I'm on a mission to bake a Black Forest cake. My current recipe:

************************************************** **


PASTRY:
1 2/3 cups all-purpose flour
1 1/2 cups white sugar
2/3 cup unsweetened cocoa powder
1 1/2 teaspoons baking soda
1 teaspoon salt
1 1/2 cups (butter-) milk
1/2 cup shortening
2 eggs
1 teaspoon vanilla
1/2 cup Schwarzwaelder Kirschwasser (I used home-made cherry liquor)
FILLING:
1 cup sugar powder
1 pinch salt
1 can (0.5 liter) pitted cherries, drained
1 cup heavy whipping cream
1/2 teaspoon vanilla
1 tablespoon kirschwasser
TOPPING
1 square semisweet chocolate, or remaining crumbs

Preheat oven to 350 degrees F (175 degrees C). Line the bottoms of two 8 inch round pans with parchment paper circles (since I didn't have such paper, I just greased the pans). Sift together flour, cocoa, baking soda and 1 teaspoon salt. Set aside.
Cream shortening and sugar until light and fluffy. Add eggs and beat well. Add vanilla. Add flour mixture, alternating with milk, beat until combined.
Pour into 2 round 8 inch pans. Bake for 35 to 40 minutes, or until a toothpick inserted into the cake comes out clean. Cool completely. Remove paper (if any) from under the cakes. Cut each layer in half, horizontally, making 4 layers total (as you can see from my picture, I chose not to cut the layers because they looked too fragile to cut them). Sprinkle layers with 1/2 cup Kirschwasser.
In a separate bowl, whip the cream to stiff peaks. Beat in 1/2 teaspoon vanilla and 1 tablespoon Kirschwasser. Add sugar powder, and a pinch of salt. Beat again. Spread first layer of cake with 1/3 of the filling (use 1/2 of the filling if you have only 2 layers instead of 4). Top with 1/3 (2/3) of the cherries. Repeat with the remaining layer(s).
Frost top and sides of cake. Sprinkle with chocolate curls made by using a potato peeler on semisweet baking chocolate. Or you can use the remaining crumbs to sprinkle the sides of the cake.
Now, get your cup of tea or coffee, and Guten Appetit!

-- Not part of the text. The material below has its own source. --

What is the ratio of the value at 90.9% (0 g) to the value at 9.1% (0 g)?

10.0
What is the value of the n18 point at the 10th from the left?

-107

************************************************** **

calls for black forest cherry liquor, or Schwarzwaelder Kirschwasser in German (it's a German cake). Am I going to find something like this at a standard market?
I'm in Arizona, so I've got regular supermarkets, and some alternatives like Sunflower market (health food style). Liquor store?

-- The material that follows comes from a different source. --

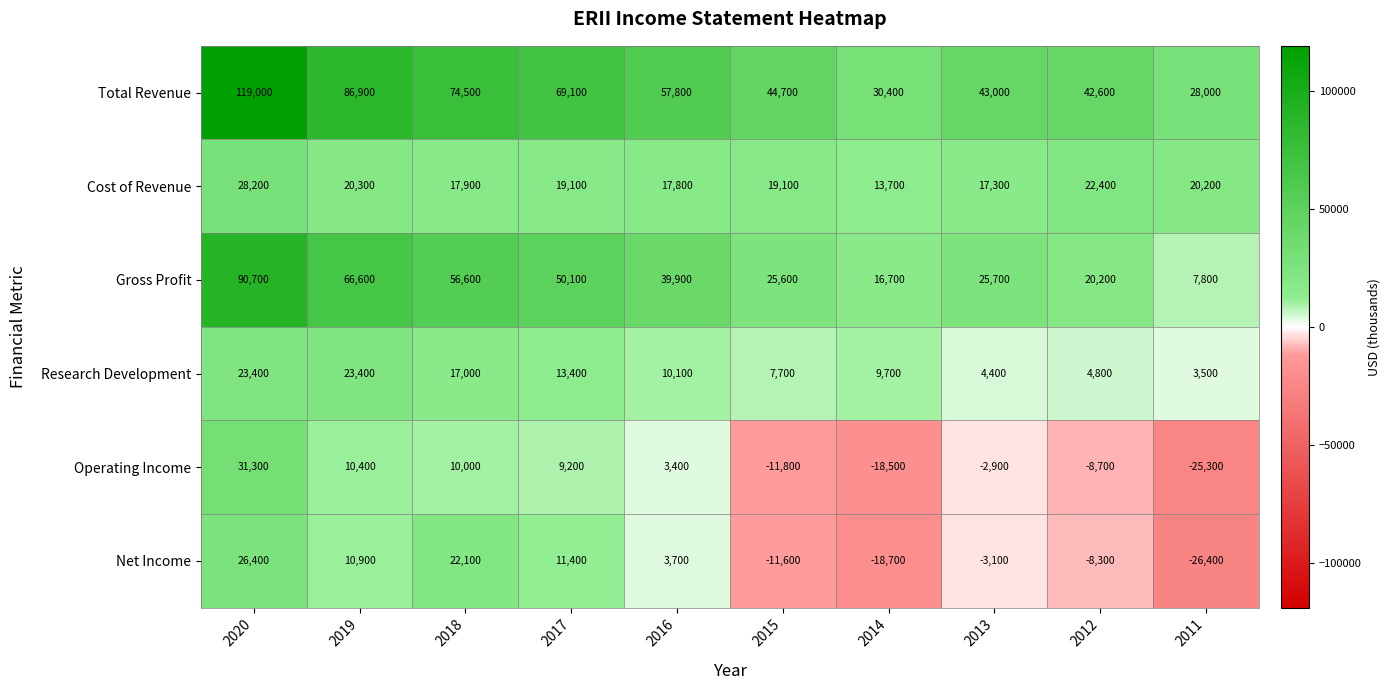

List the series in order of their peak value, highest first.

Total Revenue, Gross Profit, Operating Income, Cost of Revenue, Net Income, Research Development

I could just go with some brandy and cherries I suppose... cherry juice...

Help appreciated.


----------



## felixe the dog (Jul 16, 2006)

It's...............................just Kirsch, available anywhere!!:beer:


----------



## nicedwar (Feb 19, 2007)

Oh... it's distilled from cherries... wikipedia's bounty never ends...


----------



## foodpump (Oct 10, 2005)

I'd doubt if it's "available everywhere". Most eau de vie's, Kirsch, plum, mirabelle, and pear are quite hard to find in N. America, and good ones even harder. Kirsch is a fruit brandy, as others have said, destilled from "low wine" of fermented cherries. It is clear, about 40% alc. volume (I guess that would be 80% in the US) with a very clear, strong taste.

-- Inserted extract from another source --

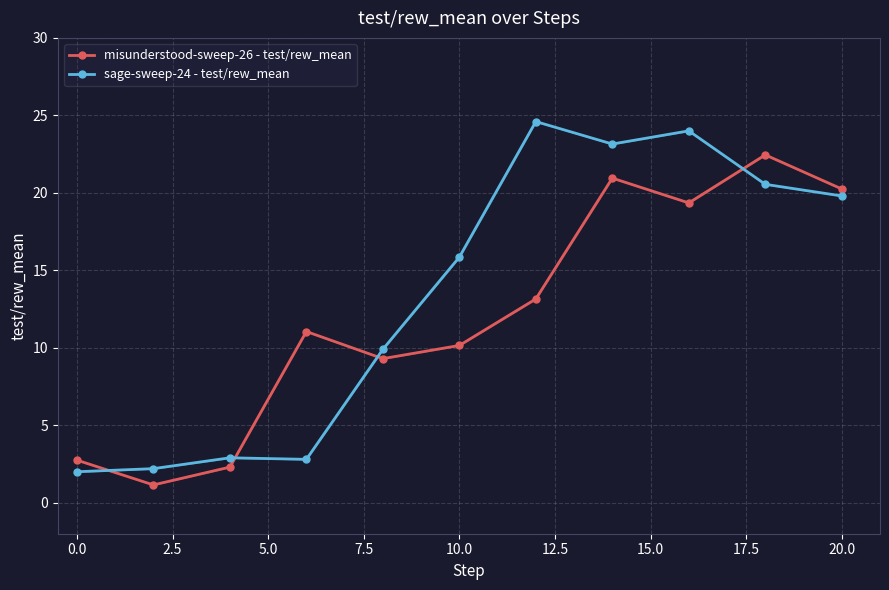

How many data points in misunderstood-sweep-26 - test/rew_mean are less than 11?

5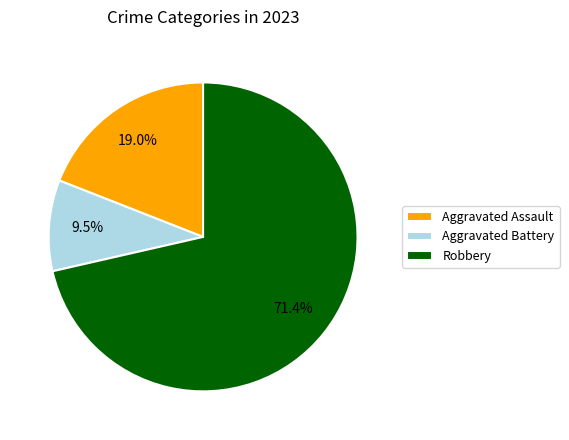

Which slice is the smallest?

Aggravated Battery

A well stocked liquor store might have Cherry Heering, or one of the cherry fruit liqueors, but these are deathly sweet and have a cough-syrup like flavour of cherry--no comparison at all to Kirsch. Bakery Supply houses might have it, or European import places. If you can't find it, stick with something neutral, like Vodka, and cut it with fresh cherry juice.


----------



## pastry maven (Feb 6, 2006)

If you have a Bev-Mo or other well-stocked Liquor store near by, they would have it...that's where I found my bottle. It's rather expensive, but a little goes a long way.

Cheers,

Micki


----------



## m brown (May 29, 1999)

You can't find it? 
Use Brandy. Plain Brandy, Cognac, Rye or Whisky and combine with a bit of the cherry jucie. Wash the cake and you have a nice Black Forest Cake.
:smiles:


----------



## free rider (May 23, 2006)

Nicedwar, if you're in the East Valley, I suggest a call to Tops Liquors in Tempe. They have been very helpful to me in finding odd liqueurs, wines and such.


----------